DOCUMENT SEGMENT:
== Segment start ==
The Dream

Dream image by CruiseMissAs a child, I had a reoccurring dream. It always started the same way. I was on a conveyor belt, flat on my back. The belt was moving at a slow, steady pace toward an opening that I would fall through. Once I tumbled down the hole, I would be in a new situation. There would be new people, new surroundings and some new challenge to be dealt with. The next night would bring another dream, but always with the same beginning.

Seventy five years later I remember two things about those conveyor trips. First, I was never afraid of what awaited me once I fell through that hole. In fact, I couldn’t wait to begin the night’s adventure. The second thing I remember is that while on the belt, I wasn’t alone. There was a presence there that assured me that all was well, regardless of the night’s enterprise. This entity was never seen, only felt, but the assurance given was such that there could be no doubt as to the truth of it. It was this assurance that gave me a spirit of adventure as I tumbled down the hole. I knew that I would always awake and that there would be another new challenge the following night. Such is the power of faith. At some point in time, around the age one starts to school, these dreams stopped. The conveyor belt prologue ceased to be and my dreams became a pastiche of my daily life with one exception, my fever dream.

Whenever I was ill and running a fever, I would dream the same dream. In this dream, I was inside a huge geodesic dome that from the inside resembled a honey comb. I was always situated high in one of the hexagonal cells, so high that I could never see the bottom of the structure. But I knew exactly why I was there. I was waiting to be moved. I knew that this was a place of embarkation. Here again, the presence that was with me on the conveyor belt brought with it a feeling of quite calm and a sense that all was well. Both of these dreams have remained in my consciousness for over seven decades and in many ways guided my actions over a lifetime. It is with these dreams in mind that I write this post.

I want you to know that you have access to that same presence that has been my companion all of my life. There have been times when I have not felt that spirit. There have been times when I have denied its very existence. But spirit does not require that we acknowledge it. Spirit simply is. In the words of Ernest Holmes, Spirit is “First Cause, the One Life back of everything that lives.” Some may call this Presence God. Others may use the words Allah or Yahweh. Still others will deny that such a force exists. It makes no difference what your belief system is. We all are subject to this force in the same way that we are subject to the laws of gravity and like the law of gravity; it is a force to be used.
== Segment end ==
DATA SHOWN:
== Segment start ==
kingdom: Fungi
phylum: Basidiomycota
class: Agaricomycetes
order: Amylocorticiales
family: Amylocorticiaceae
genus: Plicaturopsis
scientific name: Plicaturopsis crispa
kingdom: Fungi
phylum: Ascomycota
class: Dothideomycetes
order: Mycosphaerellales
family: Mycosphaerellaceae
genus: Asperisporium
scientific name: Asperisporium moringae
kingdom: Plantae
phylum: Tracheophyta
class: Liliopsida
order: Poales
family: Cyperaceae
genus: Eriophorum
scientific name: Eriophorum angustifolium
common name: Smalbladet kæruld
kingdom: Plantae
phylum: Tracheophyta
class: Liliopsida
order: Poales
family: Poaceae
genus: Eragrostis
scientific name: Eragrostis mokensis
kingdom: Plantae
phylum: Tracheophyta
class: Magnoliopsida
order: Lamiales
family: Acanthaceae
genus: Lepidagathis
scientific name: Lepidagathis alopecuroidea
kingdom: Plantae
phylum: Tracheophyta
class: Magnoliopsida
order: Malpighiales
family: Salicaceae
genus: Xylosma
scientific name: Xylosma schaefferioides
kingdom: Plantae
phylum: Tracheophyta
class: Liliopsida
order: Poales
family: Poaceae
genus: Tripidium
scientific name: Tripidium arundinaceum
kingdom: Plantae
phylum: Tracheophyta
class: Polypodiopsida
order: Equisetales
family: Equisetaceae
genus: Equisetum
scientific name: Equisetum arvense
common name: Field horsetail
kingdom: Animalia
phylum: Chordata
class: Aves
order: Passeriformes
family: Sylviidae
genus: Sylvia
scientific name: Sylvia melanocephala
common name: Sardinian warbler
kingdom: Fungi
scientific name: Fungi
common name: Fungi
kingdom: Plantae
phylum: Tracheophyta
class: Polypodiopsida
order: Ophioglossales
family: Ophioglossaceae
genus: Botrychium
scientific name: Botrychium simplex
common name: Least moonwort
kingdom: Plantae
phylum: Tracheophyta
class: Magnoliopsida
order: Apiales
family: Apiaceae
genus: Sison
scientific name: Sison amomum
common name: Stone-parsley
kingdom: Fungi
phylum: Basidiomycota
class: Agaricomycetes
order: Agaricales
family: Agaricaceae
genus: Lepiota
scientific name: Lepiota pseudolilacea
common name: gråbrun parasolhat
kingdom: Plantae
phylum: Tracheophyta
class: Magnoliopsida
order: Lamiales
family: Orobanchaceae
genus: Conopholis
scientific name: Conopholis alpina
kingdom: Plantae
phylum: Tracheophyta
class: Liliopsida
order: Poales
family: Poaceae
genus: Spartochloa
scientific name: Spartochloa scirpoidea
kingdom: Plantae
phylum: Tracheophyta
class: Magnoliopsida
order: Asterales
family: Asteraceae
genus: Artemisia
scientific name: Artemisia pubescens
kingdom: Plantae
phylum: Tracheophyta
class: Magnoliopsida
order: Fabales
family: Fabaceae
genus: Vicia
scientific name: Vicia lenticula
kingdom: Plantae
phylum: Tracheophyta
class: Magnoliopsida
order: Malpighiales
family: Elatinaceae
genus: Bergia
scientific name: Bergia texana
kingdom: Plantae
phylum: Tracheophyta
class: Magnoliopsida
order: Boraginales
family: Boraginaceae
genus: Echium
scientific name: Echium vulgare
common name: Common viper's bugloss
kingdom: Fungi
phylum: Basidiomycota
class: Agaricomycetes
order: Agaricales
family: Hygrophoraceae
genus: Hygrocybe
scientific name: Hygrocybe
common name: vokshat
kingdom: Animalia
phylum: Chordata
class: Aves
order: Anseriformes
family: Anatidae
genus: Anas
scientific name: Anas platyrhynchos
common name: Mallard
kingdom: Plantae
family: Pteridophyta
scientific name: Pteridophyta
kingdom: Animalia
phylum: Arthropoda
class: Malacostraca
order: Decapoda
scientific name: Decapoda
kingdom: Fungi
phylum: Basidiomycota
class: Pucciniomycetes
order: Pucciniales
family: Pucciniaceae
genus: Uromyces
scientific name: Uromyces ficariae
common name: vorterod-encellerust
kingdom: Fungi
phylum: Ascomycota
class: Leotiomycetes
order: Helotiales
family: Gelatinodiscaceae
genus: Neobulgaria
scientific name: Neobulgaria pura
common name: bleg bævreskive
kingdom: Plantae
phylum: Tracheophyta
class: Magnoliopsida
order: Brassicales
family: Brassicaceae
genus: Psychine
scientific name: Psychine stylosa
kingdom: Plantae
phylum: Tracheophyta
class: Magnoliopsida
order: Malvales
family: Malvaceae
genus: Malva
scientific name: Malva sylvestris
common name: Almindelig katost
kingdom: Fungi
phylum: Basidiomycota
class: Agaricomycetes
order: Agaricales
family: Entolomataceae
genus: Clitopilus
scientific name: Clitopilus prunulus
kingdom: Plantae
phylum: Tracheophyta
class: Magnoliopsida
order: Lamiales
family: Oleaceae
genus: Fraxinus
== Segment end ==
TASK LIST:
a) Answer these questions from the essay about childhood dreams:
(i) In the recurring childhood dream, what was the narrator lying on?
(ii) In the fever dream, what did the inside of the dome resemble?
(iii) Whose words does the essay quote to describe Spirit?
b) Carry on writing the essay about childhood dreams from its last sentence.
The records aren't needed for this work.

RESPONSES TO THE EXERCISE:
a)
(i) A conveyor belt.
(ii) A honeycomb.
(iii) Ernest Holmes.

b)
As is so often the case, Ralph Waldo Emerson said it best. In his essay Pray Without

Ceasing, Emerson wrote:

“The minds of men are not so much independent existences, as they are ideas present to the mind of God; that he is not so much the observer of your actions, as he is the potent principle by which they are bound together; not so much the reader of your thoughts as the active Creator by whom they are aided into being.”

Emerson went on to say that “nothing but your liberty can you call securely and absolutely your own.”

This personal freedom is the secret to living a full and prosperous life. You are free. Free to respond to life exactly as you choose. You may not often feel that freedom but it is there and you can reconnect at any time. Let me give you an example I used with my students. I would ask the following question: ‘Did you drive here today?’  If you answered yes, they do you realize that by this time tomorrow, you could be in San Diego or San Francisco or Albuquerque?”  Almost without exception the students first responded with denials: “I can’t do that, I have to go to work tomorrow.”  “No I can’t, I have a child at home!” “Not me, my wife/husband would leave me!”  And so on.

Now all of what they said may be true, but that does not alter the fact that they could. The reason that they did not accept my premise is that they felt they had no choice. They imposed limits not only on their actions but on their thinking as well. This is a key point and one we would all do well to remember. All choice begins with our thoughts.

We have far more control over our thoughts and emotions than we choose to exercise. Once we begin to exercise that control, we discover that we have choices available to us that we have yet to consider. It is through our choices that change can occur. This mantra is simple: Take control of your thoughts, make good choices and change your life. Stated another way, you would do well to think about what you think about. Now, by golly, think about that!